Exercise requirements = Would you print the records below from the first line through the line containing "thumb tip: (371, 106)", skipping the pictures?

Collected data
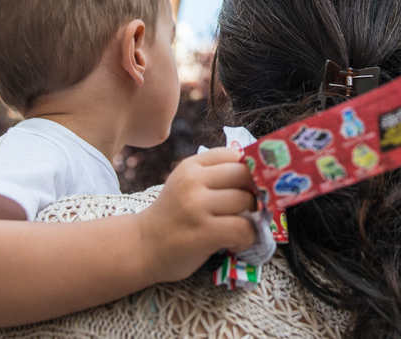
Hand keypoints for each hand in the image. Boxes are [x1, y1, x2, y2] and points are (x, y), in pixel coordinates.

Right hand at [136, 147, 257, 282]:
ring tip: (238, 227)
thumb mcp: (187, 185)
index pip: (235, 154)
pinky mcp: (203, 232)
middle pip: (244, 174)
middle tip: (249, 208)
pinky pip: (243, 229)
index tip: (247, 187)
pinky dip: (246, 238)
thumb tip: (259, 174)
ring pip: (246, 201)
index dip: (248, 171)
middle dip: (254, 191)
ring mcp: (197, 206)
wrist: (141, 247)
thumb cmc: (173, 216)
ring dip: (252, 217)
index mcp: (191, 166)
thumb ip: (215, 175)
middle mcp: (193, 181)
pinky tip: (233, 242)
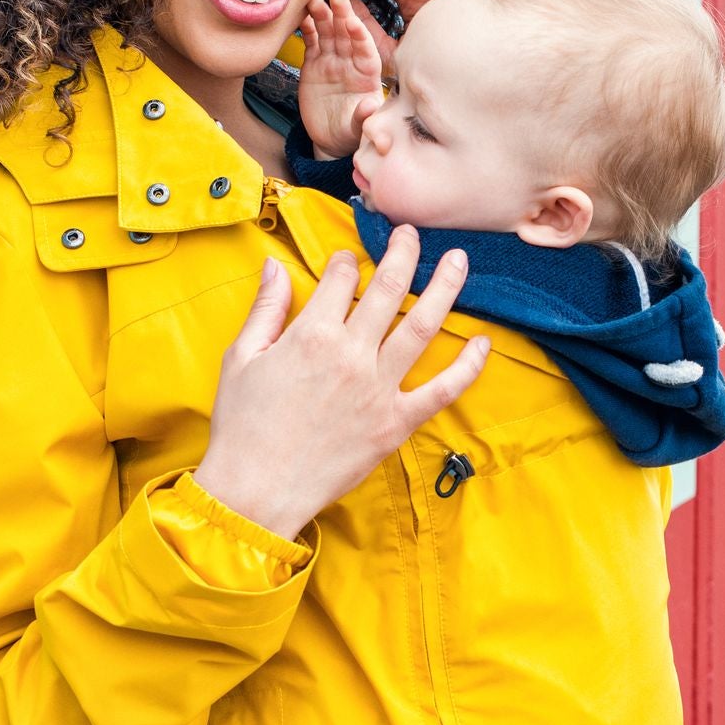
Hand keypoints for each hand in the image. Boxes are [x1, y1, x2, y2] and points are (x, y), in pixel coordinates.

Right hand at [194, 230, 488, 539]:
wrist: (256, 489)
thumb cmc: (242, 426)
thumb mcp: (241, 358)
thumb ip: (266, 308)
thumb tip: (276, 265)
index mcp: (311, 334)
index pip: (341, 278)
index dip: (347, 260)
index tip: (350, 259)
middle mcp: (351, 355)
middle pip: (389, 288)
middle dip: (403, 252)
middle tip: (411, 234)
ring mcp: (379, 389)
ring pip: (422, 325)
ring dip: (444, 287)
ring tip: (458, 261)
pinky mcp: (396, 423)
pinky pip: (443, 390)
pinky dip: (467, 367)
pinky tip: (483, 343)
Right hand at [299, 0, 385, 158]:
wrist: (330, 140)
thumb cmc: (350, 133)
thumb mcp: (358, 129)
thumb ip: (364, 117)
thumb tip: (371, 106)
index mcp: (367, 75)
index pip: (365, 50)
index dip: (359, 35)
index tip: (353, 22)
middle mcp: (350, 63)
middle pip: (346, 34)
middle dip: (342, 13)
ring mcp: (332, 61)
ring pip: (328, 33)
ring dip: (323, 16)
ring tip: (315, 0)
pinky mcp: (314, 64)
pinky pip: (312, 41)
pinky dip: (307, 28)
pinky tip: (302, 14)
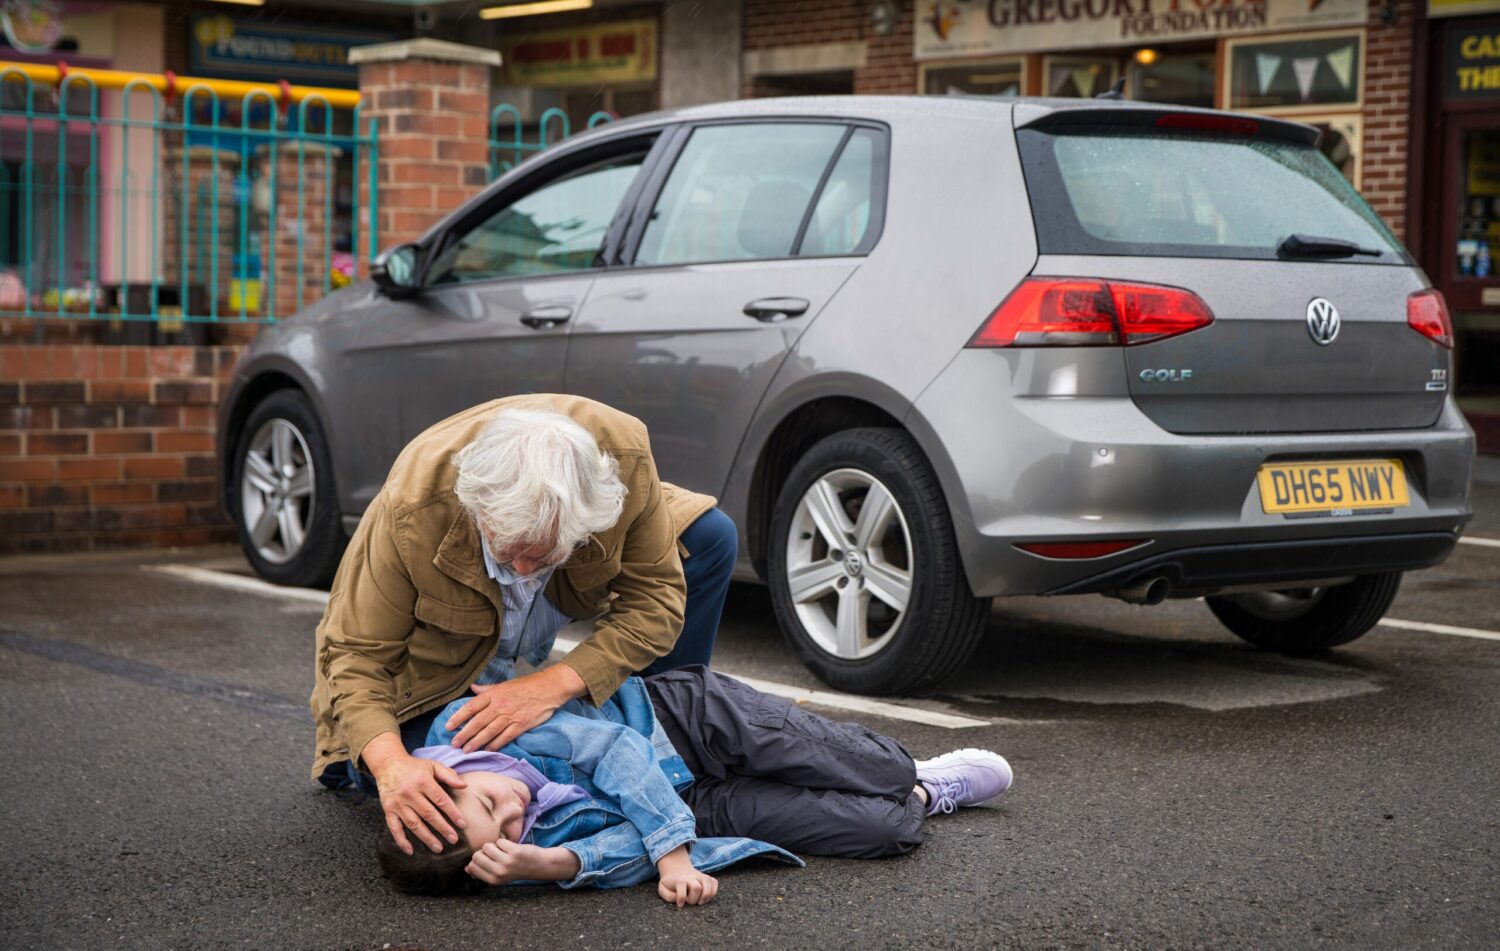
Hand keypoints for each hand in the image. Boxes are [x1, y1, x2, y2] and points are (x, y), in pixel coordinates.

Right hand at [369, 745, 466, 855]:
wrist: (388, 764)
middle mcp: (410, 793)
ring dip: (426, 837)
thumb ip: (448, 774)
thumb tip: (464, 786)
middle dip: (443, 828)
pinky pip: (394, 828)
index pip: (441, 800)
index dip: (453, 813)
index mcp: (423, 781)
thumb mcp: (432, 765)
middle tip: (454, 839)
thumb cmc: (414, 767)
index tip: (463, 824)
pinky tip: (410, 851)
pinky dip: (401, 840)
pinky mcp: (388, 810)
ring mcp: (398, 803)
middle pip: (429, 814)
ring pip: (414, 824)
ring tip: (438, 848)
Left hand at [445, 666, 583, 752]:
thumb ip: (487, 689)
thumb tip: (473, 688)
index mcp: (494, 694)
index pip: (471, 706)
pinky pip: (504, 737)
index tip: (448, 726)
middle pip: (477, 722)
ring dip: (476, 742)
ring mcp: (510, 716)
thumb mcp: (505, 684)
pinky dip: (495, 745)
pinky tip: (487, 750)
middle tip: (454, 744)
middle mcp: (499, 706)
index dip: (458, 717)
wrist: (548, 688)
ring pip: (489, 732)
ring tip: (466, 750)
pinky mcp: (520, 725)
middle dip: (464, 734)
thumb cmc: (527, 686)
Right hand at [466, 840, 579, 884]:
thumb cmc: (516, 869)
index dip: (477, 860)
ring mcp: (506, 862)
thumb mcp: (499, 876)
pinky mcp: (514, 852)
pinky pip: (499, 841)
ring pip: (487, 846)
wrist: (539, 865)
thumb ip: (483, 873)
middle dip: (484, 851)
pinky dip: (504, 842)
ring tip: (504, 851)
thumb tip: (467, 869)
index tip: (488, 860)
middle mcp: (498, 873)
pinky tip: (512, 848)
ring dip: (494, 845)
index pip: (472, 867)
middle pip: (477, 855)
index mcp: (493, 880)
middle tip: (496, 854)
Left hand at [656, 845, 717, 907]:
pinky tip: (706, 897)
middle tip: (690, 902)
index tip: (680, 904)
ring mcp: (701, 876)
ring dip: (705, 896)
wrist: (677, 870)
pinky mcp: (707, 878)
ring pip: (709, 884)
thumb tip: (681, 902)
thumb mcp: (663, 889)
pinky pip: (715, 883)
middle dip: (693, 899)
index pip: (682, 884)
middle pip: (697, 887)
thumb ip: (668, 896)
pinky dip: (713, 892)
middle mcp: (692, 876)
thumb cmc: (670, 883)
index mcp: (680, 879)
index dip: (681, 897)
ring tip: (700, 902)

Exercise response =
Hand keypoints for each hand in the image. Boxes are [x1, y1, x2, y2] and points are (x, y), in pixel coordinates.

Right hand at [136, 147, 257, 282]:
ring tip: (238, 227)
thumb mcp: (187, 185)
index pip: (235, 154)
pinky mcp: (203, 232)
middle pip: (244, 174)
middle tip: (249, 208)
pinky pip: (243, 229)
index tip: (247, 187)
pinky dip: (246, 238)
thumb tip: (259, 174)
ring pip: (246, 201)
index dip: (248, 171)
middle dip: (254, 191)
ring mcp: (197, 206)
wrist: (141, 247)
thumb cmc: (173, 216)
ring dip: (252, 217)
index mcp: (191, 166)
thumb ip: (215, 175)
middle mcp: (193, 181)
pinky tip: (233, 242)
Hand keypoints for each hand in the image. Boxes are [x1, y1, x2, y2] and points are (x, y), in pixel coordinates.

Right hand at [194, 230, 488, 539]:
wrist: (256, 489)
thumb cmc: (242, 426)
thumb mcp: (241, 358)
thumb ip: (266, 308)
thumb tip: (276, 265)
index mcp: (311, 334)
index pip: (341, 278)
index dip: (347, 260)
index tip: (350, 259)
middle mcp: (351, 355)
middle pip: (389, 288)
middle dip: (403, 252)
middle tip: (411, 234)
ring mcp: (379, 389)
ring pip: (422, 325)
ring dip: (444, 287)
ring tip: (458, 261)
pinky mcp: (396, 423)
pinky pip: (443, 390)
pinky dip: (467, 367)
pinky tip: (483, 343)
Right hand at [299, 0, 385, 158]:
wrist: (330, 140)
thumb cmc: (350, 133)
thumb mcp: (358, 129)
thumb ip: (364, 117)
thumb tip: (371, 106)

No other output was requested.